You need to convince me the internal part of a cooling feat renders the external part incalculable in terms of the amount of cooling.
The question is "why would the mechanic make us unable to judge the visible effects it has", yes? In which case this was gone into in-depth a
lot of times.
Cooling is a domino effect, you do
something, which causes the energy in a bunch of atoms/molecules to go MIA. The reason why this cannot be calculated is because the "something" and the heat changing are not one and the same. As laid out in the OP, you can cause stuff like cooling items or condensing clouds for a far,
far lesser amount of energy than the heat change of the system we are observing. If it's the erasing energy theory some have put forward, then putting a tier would be like trying to calculate e=mc2 of a human body's mass for erasing a person as if physics even remotely applied to the feat. Moving the energy away or absorbing it isn't directly scalable either, because if it's done with a random superpower, then it does not scale to anything else, and if its done through some form of energy like mana, then there's absolutely no way to tell how much energy you need to move heat from one atom to another.
And so on.
I'd summarize my positions as:
1). We cannot throw out the ability to calculate the energy change associated with cooling feats, even if it doesn't scale to AP.

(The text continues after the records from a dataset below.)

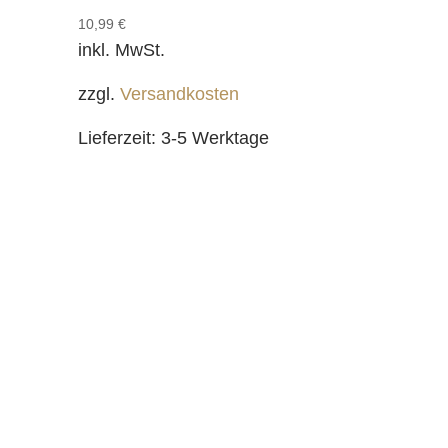
10,99
€
inkl. MwSt.
zzgl.
Versandkosten
Lieferzeit:
3-5 Werktage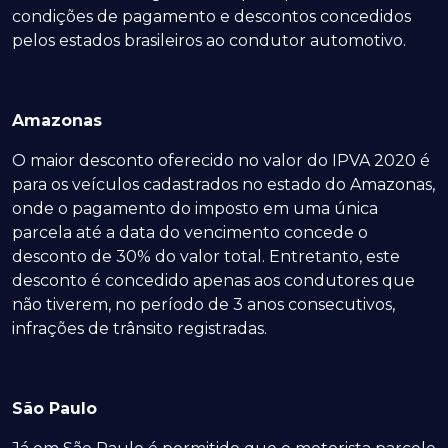
condições de pagamento e descontos concedidos
pelos estados brasileiros ao condutor automotivo.
Amazonas
O maior desconto oferecido no valor do IPVA 2020 é
para os veículos cadastrados no estado do Amazonas,
onde o pagamento do imposto em uma única
parcela até a data do vencimento concede o
desconto de 30% do valor total. Entretanto, este
desconto é concedido apenas aos condutores que
não tiverem, no período de 3 anos consecutivos,
infrações de trânsito registradas.
São Paulo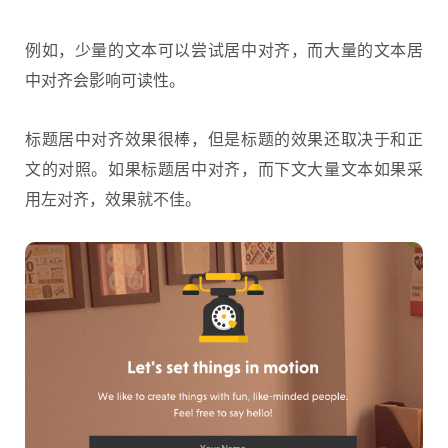
例如，少量的文本可以尝试居中对齐，而大量的文本居
中对齐会影响可读性。
标题居中对齐效果很棒，但是标题的效果还取决于和正
文的对照。如果标题居中对齐，而下文大量文本如果采
用左对齐，效果就不佳。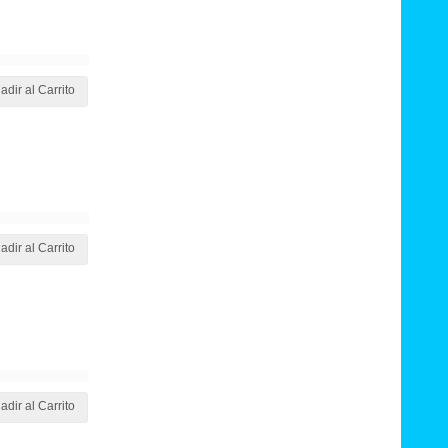
adir al Carrito
adir al Carrito
adir al Carrito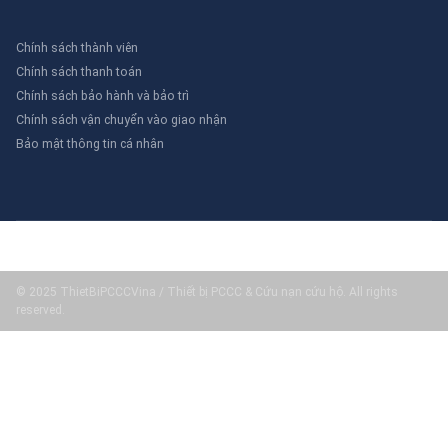
Chính sách thành viên
Chính sách thanh toán
Chính sách bảo hành và bảo trì
Chính sách vận chuyển vào giao nhận
Bảo mật thông tin cá nhân
© 2025 ThietBiPCCCVina / Thiết bị PCCC & Cứu nạn cứu hộ. All rights
reserved.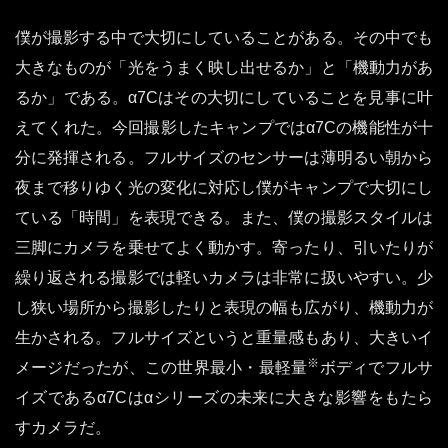
僕が撮影する中で大切にしていることがある。その中でも
大きなものが「光をうまく映し出せるか」と「機動力があ
るか」である。α7Cはその大切にしていることを見事に叶
えてくれた。今回撮影したキャンプではα7Cの機能性が十
分に発揮される。フルサイズのセンサーは薄明るい朝から
夜まで移りゆく光の変化に対応し僕がキャンプで大切にし
ている「時間」を表現できる。また、僕の撮影スタイルは
三脚にカメラを乗せてよく動かす。寄ったり、引いたりが
繰り返される撮影では軽いカメラは非常に扱いやすい。少
し狭い場所から撮影したりと表現の幅も広がり、機動力が
生かされる。フルサイズというと重量感もあり、大きいイ
※
メージだったが、この世界最小・最軽量
ボディでフルサ
イズであるα7Cはαシリーズの未来に大きな影響をもたら
すカメラだ。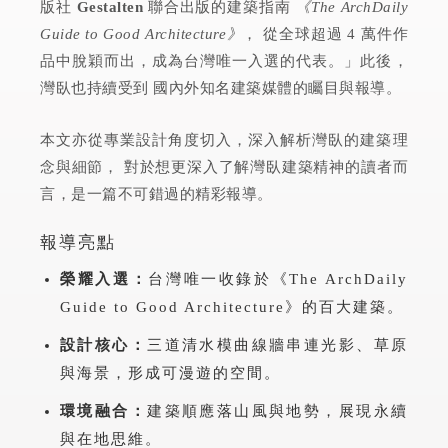
版社
Gestalten
聯合出版的建築指南
《The ArchDaily
Guide to Good Architecture》
， 從全球超過 4 萬件作
品中脫穎而出，成為台灣唯一入選的代表。」此後，
灣臥也持續受到 國內外知名建築媒體的矚目與報導。
本文亦從專業設計角度切入，深入解析灣臥的建築理
念與細節， 對於想更深入了解灣臥建築精神的讀者而
言，是一篇不可錯過的精彩報導。
報導亮點
榮耀入選：
台灣唯一收錄於《The ArchDaily
Guide to Good Architecture》的百大建築。
設計核心：
三道清水模曲線牆串連光影、草原
與海景，形成可漫遊的空間。
環境融合：
建築順應落山風與地勢，展現永續
與在地思維。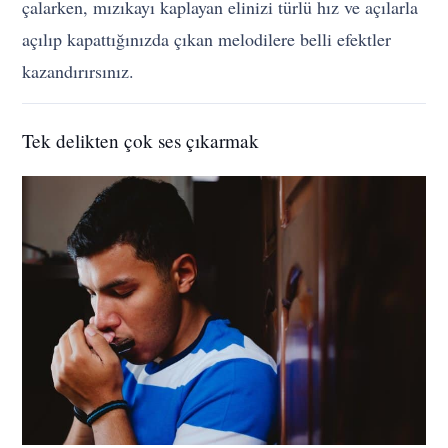
çalarken, mızıkayı kaplayan elinizi türlü hız ve açılarla
açılıp kapattığınızda çıkan melodilere belli efektler
kazandırırsınız.
Tek delikten çok ses çıkarmak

Such a calculation is meaningless, as we have no way to know how such heat even relates to the power who performs the feat.
It's high school level math that lets us establish a hierarchy for cold hax vs. cold resistance for debates, at the very least.
No? Just because Todoroki can make dozens of meters of ice, he can't suddenly focus all that freezing power on a focal point and make something hundreds of times colder than he normally would. I don't think I know of even one person with ice powers who freezes linearly better with how little he is freezing at once.
If one character freezes a sea at minus 5 degrees, and another shrugs off colds all the way up to -272 degrees, the cold won't suddenly stack up.
Instead, the obvious thing to do is the same as with heat, simply look at how cold the freezing is, with celsius or other units of measurement for heat.
That outward effect is combat relevant and can be mathematically ballparked. There's no reason to gouge our own eyes wrt these very simple calcs because we are worried about fantasy mechanisms in fantasy settings.
There is zero reasons to list it in AP instead of putting it in the P&A sections or the techniques section.
And this take also directly contradicts both other takes for keeping heat stuff. And at this point, I have to point out that if everyone on the heat side disagrees with everything besides "we should keep rating it", then that shouldn't be taken as "votes" for the same side. And you realize that with verses where magic is a thing, this directly does scale to the AP of other spells? Like ******* 7-C Dumbledore.
2). The mechanism that leads to a cooling effect, unless explicitly detailed in the story, is irrelevant.
It is not, as the effects we see cannot be assumed to be the same as the energy released or expended to make the event happen.
We can make arguments about lifting being different from AP because we have scientific knowledge from outside the story relevant to the feat.
This is also a false equivalency. Lifting is far more directly tied to AP than freezing is to any energy used by the person without specifics given by the story. The idea of someone with Class P lifting strength not having tier 6ish AP at least is ridiculous.
In the absence of that, the feat still happens, and unless its EFFECTS completely escape physics, we should try to calc the effects for scaling purposes.
These effects are unimportant. They achieve no kinetic impact or destruction, and the power to decrease energy in an area does not need to be listed in the AP section. And again, we do not know how much actual energy is put into such feats from the user of the power, so scaling them to other spells/abilities with the same energy system is still wrong.
For example:
-Completely escapes physics: trying to calc KE for an object moving ftl.
The wiki actually does so, as it did for fire fighters. When I tried to downgrade that, I was told that if the verse states FTL generates more kinetic energy, then we should just apply standard KE calc and not make it too complicated.
I believe it has been since downgraded as the story reveals they were moving only at relativistic speeds, but the precedent for applying KE to FTL is still there.
-Does not completely escape physics: a creature with non-human physiology lifting a boulder. Look here, the mechanism is unknown, but I can still calculate the energy change of the boulder.
You can calculate the energy directly released by the creature's own muscles, and apply that energy to other tasks performed by the same muscles. Such is not true with freezing.
3). There is no problem with creating a power-category for people who can heat and cool things at will. Just because we don't know the exact mechanism, doesn't mean we can't classify those abilities. The wiki does this all the time.
I don't get this point? Ice, fire, heat and such are abilities already. I do not see why this should mean we need to point these abilities out in the AP section if it doesn't scale to the amount of Attack Potency they can actually output?